Thanks everyone.
I consider myself a writer. My grandmother once told me to keep a journal, "because when you get old, you forget the intricacies of your thoughts when you were young."
As a child I led a sheltered life, and yet upon hearing stories of travel by my father I aspired to do the same. Innocence was something I set out to kill, and I consider myself successful. I have seen poverty, suffering, exploitation, death even, and yet; I have also experienced unimaginable beauty.
While I have always been leery of posting my thoughts, I am grateful for the positive feedback. We live in volatile times, and I feel blessed to be apart of a community of like minded thinkers. Here is an updated composition of the above, I hope you enjoy it.
...
Ever have the thought of checking yourself into an insane asylum?
I once read that many who do aren't insane at all, yet are simply unable to cope with reality.
Brilliant, yet perhaps they delve too deep. Unable to return to the role of a functioning member of society.
I often go days without leaving my house, and when I do it is a surreal experience. Hyper aware, yet with an autistic nowhere stare. Smiling and laughing at inappropriate moments. Talking to myself. Paranoid. Seeing beyond the fabric of everyday life, and with it the system for what it really is.

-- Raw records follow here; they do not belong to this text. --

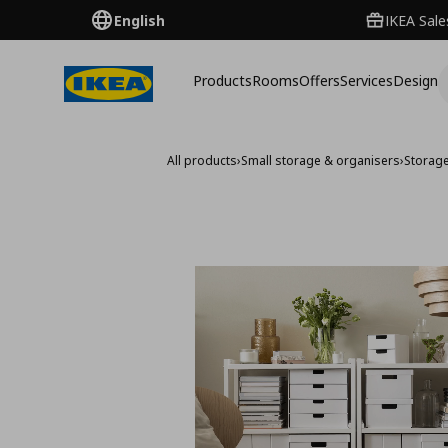
English
IKEA Sale
Products
Rooms
Offers
Services
Design
All products
›
Small storage & organisers
›
Storag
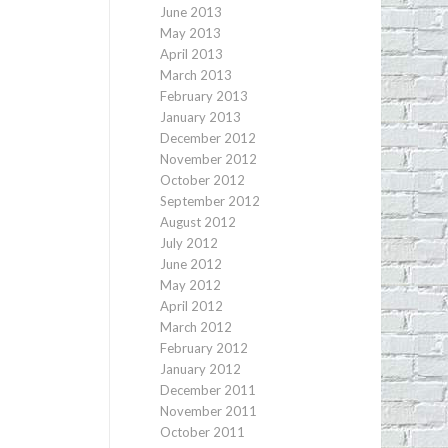
June 2013
May 2013
April 2013
March 2013
February 2013
January 2013
December 2012
November 2012
October 2012
September 2012
August 2012
July 2012
June 2012
May 2012
April 2012
March 2012
February 2012
January 2012
December 2011
November 2011
October 2011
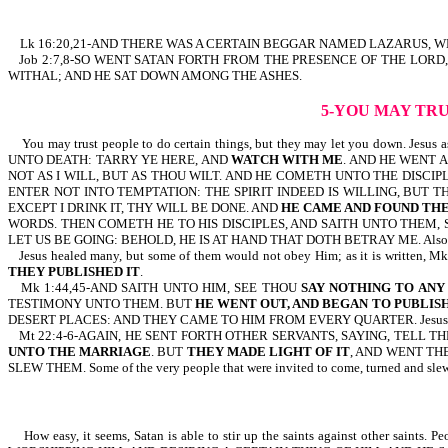
Lk 16:20,21-AND THERE WAS A CERTAIN BEGGAR NAMED LAZARUS, WH
Job 2:7,8-SO WENT SATAN FORTH FROM THE PRESENCE OF THE LORD
WITHAL; AND HE SAT DOWN AMONG THE ASHES.
5-YOU MAY TR
You may trust people to do certain things, but they may let you down. Je
UNTO DEATH: TARRY YE HERE, AND
WATCH WITH ME
. AND HE WENT A
NOT AS I WILL, BUT AS THOU WILT. AND HE COMETH UNTO THE DISCIP
ENTER NOT INTO TEMPTATION: THE SPIRIT INDEED IS WILLING, BUT 
EXCEPT I DRINK IT, THY WILL BE DONE. AND
HE CAME AND FOUND THE
WORDS. THEN COMETH HE TO HIS DISCIPLES, AND SAITH UNTO THEM, 
LET US BE GOING: BEHOLD, HE IS AT HAND THAT DOTH BETRAY ME. Also r
Jesus healed many, but some of them would not obey Him; as it is 
THEY PUBLISHED IT
.
Mk 1:44,45-AND SAITH UNTO HIM, SEE THOU
SAY NOTHING TO ANY
TESTIMONY UNTO THEM. BUT
HE WENT OUT, AND BEGAN TO PUBLISH
DESERT PLACES: AND THEY CAME TO HIM FROM EVERY QUARTER. Jesus healed thi
Mt 22:4-6-AGAIN, HE SENT FORTH OTHER SERVANTS, SAYING, TELL 
UNTO THE MARRIAGE
. BUT
THEY MADE LIGHT OF IT
, AND WENT TH
SLEW THEM. Some of the very people that were invited to come, turned and slew
How easy, it seems, Satan is able to stir up the saints against other sa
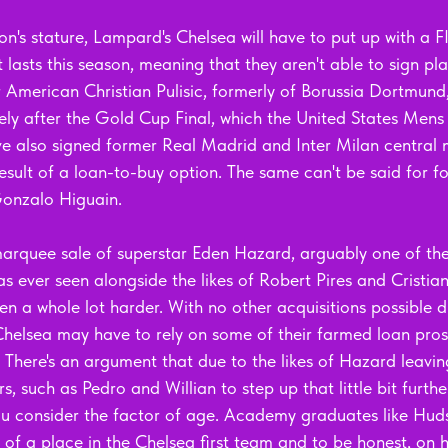
on's stature, Lampard's Chelsea will have to put up with a 
lasts this season, meaning that they aren't able to sign play
 American Christian Pulisic, formerly of Borussia Dortmund,
ely after the Gold Cup Final, which the United States Mens 
e also signed former Real Madrid and Inter Milan central m
sult of a loan-to-buy option. The same can't be said for f
onzalo Higuain. 
 marquee sale of superstar Eden Hazard, arguably one of the
s ever seen alongside the likes of Robert Pires and Cristia
ten a whole lot harder. With no other acquisitions possible d
Chelsea may have to rely on some of their farmed loan prosp
here's an argument that due to the likes of Hazard leaving 
s, such as Pedro and Willian to step up that little bit further
u consider the factor of age. Academy graduates like Hud
of a place in the Chelsea first team and to be honest, on 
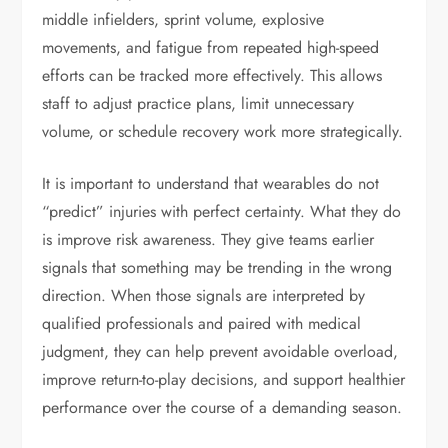
middle infielders, sprint volume, explosive
movements, and fatigue from repeated high-speed
efforts can be tracked more effectively. This allows
staff to adjust practice plans, limit unnecessary
volume, or schedule recovery work more strategically.
It is important to understand that wearables do not
“predict” injuries with perfect certainty. What they do
is improve risk awareness. They give teams earlier
signals that something may be trending in the wrong
direction. When those signals are interpreted by
qualified professionals and paired with medical
judgment, they can help prevent avoidable overload,
improve return-to-play decisions, and support healthier
performance over the course of a demanding season.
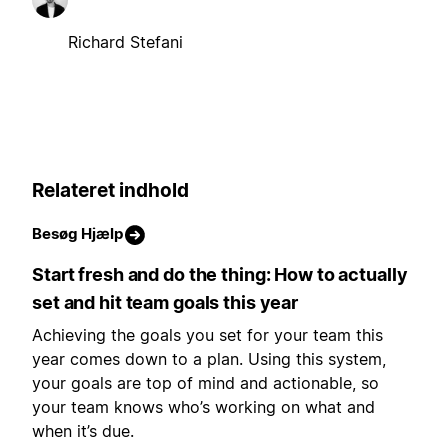
Richard Stefani
Relateret indhold
Besøg Hjælp
Start fresh and do the thing: How to actually
set and hit team goals this year
Achieving the goals you set for your team this
year comes down to a plan. Using this system,
your goals are top of mind and actionable, so
your team knows who’s working on what and
when it’s due.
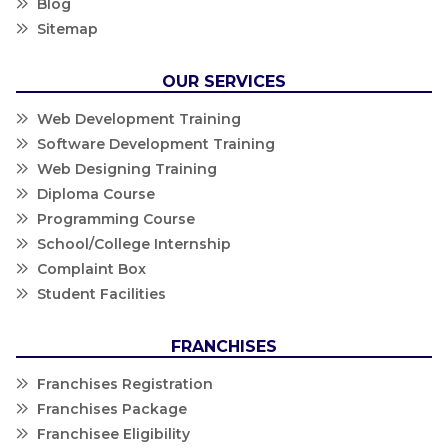
Blog
Sitemap
OUR SERVICES
Web Development Training
Software Development Training
Web Designing Training
Diploma Course
Programming Course
School/College Internship
Complaint Box
Student Facilities
FRANCHISES
Franchises Registration
Franchises Package
Franchisee Eligibility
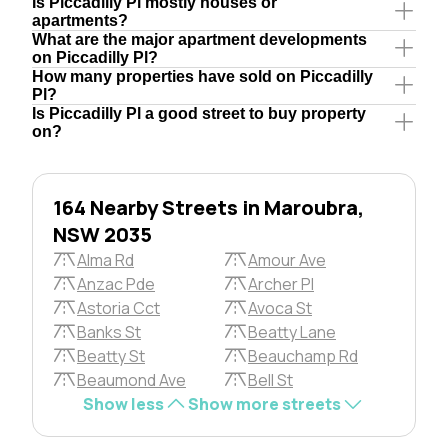
Is Piccadilly Pl mostly houses or
apartments?
What are the major apartment developments
on Piccadilly Pl?
How many properties have sold on Piccadilly
Pl?
Is Piccadilly Pl a good street to buy property
on?
164 Nearby Streets in Maroubra,
NSW 2035
Alma Rd
Amour Ave
Anzac Pde
Archer Pl
Astoria Cct
Avoca St
Banks St
Beatty Lane
Beatty St
Beauchamp Rd
Beaumond Ave
Bell St
Show less
Show more streets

Standing in a lineup at the bank, I absorb the scene from my peripheral vision. The lowly midget who sells crack for a living. The ethnic minority. The pretty girl who notices me, yet pretends not to. Meanwhile behind my groomed appearance and wild eyes, I think of the Rothschilds and their banking dynasty dating back two hundred and fifty years. Yes, lets deposit our hard earned money; allowing them to loan it back to us ten fold with interest. Fractional reserve banking; a complicated scheme of slavery where the few gain from the masses. Brilliant, and yet I wonder if the others see beyond the clean decor and passive music. Do the tellers with their 9 to 5 jobs? Do the patrons who are simply trying to get by?
Somehow I doubt it, and yet, that is the purpose.
To keep us preoccupied, so we don't ask questions like:
Why am I depressed?
Why is it so hard to survive?
Why does the economy fluctuate like the wind, rendering lifetimes of work invalid?
Why is our environment fucked?
Why do thirty thousand children die from hunger a day, while others cruise around on four hundred million dollar yachts?
Why do we aspire for such?
Why is there rampant violence and crime?
Why doesn't our education system foster individual creativity, wisdom, and growth?
Why do we hold so tightly to segregated classes, races, and religions, when we are all one?
Why are our central bank/corporate sponsored governments trying to control the entire world? Destroying democratic nations and murdering hundreds of thousands of men, women and children, only to impose fascist dictatorships and rape countries of it's resources.
Our resources?
.. oh, because they want what we have, because that's the way it's always been, because they're poor, or they're brown, or they're Muslims! Terrorists!
Who's the terrorist? Have a look. History is an open book, yet propaganda is rife.
I recently watched a documentary of a futurist named Jacque Fresco who tore into our society, stating that we are disgustingly primitive in development.
A society of barbarians that act solely for profit and power.
We have a long way to go,
and yet, I believe in a better world.